Fortunately the user home directories were not erased so I just recreated these user account and everything was back to normal. But what on earth was happening?


----------



## DutchDaemon (Oct 2, 2010)

Sounds more like you *installed base* (roughly, /, /boot, /bin, /sbin, /etc, /usr/bin, /usr/sbin).


----------



## shva (Oct 2, 2010)

Shouldn't *base* only install things inside */usr/src*? Here is a screenshot I got when doing sysinstall -> Configure -> src 







I selected all of them, but somehow it wrote something outside /usr/src (e.g. /etc/passwd). I don't know what happened.


----------



## da1 (Oct 2, 2010)

Are you 100% sure you didn't select some other option before hitting "OK" ?

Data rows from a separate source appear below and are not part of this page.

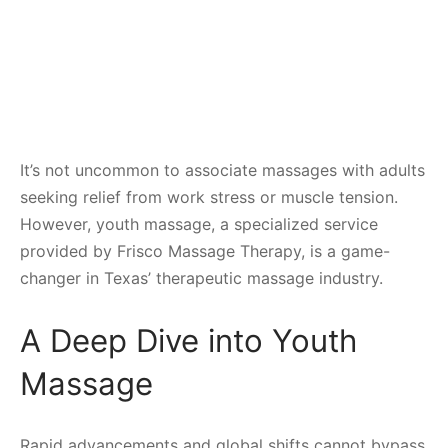
It’s not uncommon to associate massages with adults
seeking relief from work stress or muscle tension.
However, youth massage, a specialized service
provided by Frisco Massage Therapy, is a game-
changer in Texas’ therapeutic massage industry.
A Deep Dive into Youth
Massage
Rapid advancements and global shifts cannot bypass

Because what you describe, really sounds like you *installed* the "base" distribution and not *copied* the "base" src distribution.

Can you reproduce this behavior ? I for one, cannot.


----------



## Beastie (Oct 2, 2010)

Yes, I suspect you chose *Configure* > *Distributions* > *base* instead by accident.
Extracting the source will definitely not touch anything outside /usr/src.


----------



## SirDice (Oct 3, 2010)

Another reason not to use sysinstall for such a simple task. It's quite easy to screw up your installation. Use sysinstall only for the first install, then learn to use the OS to change what you want/need and forget sysinstall ever existed.


----------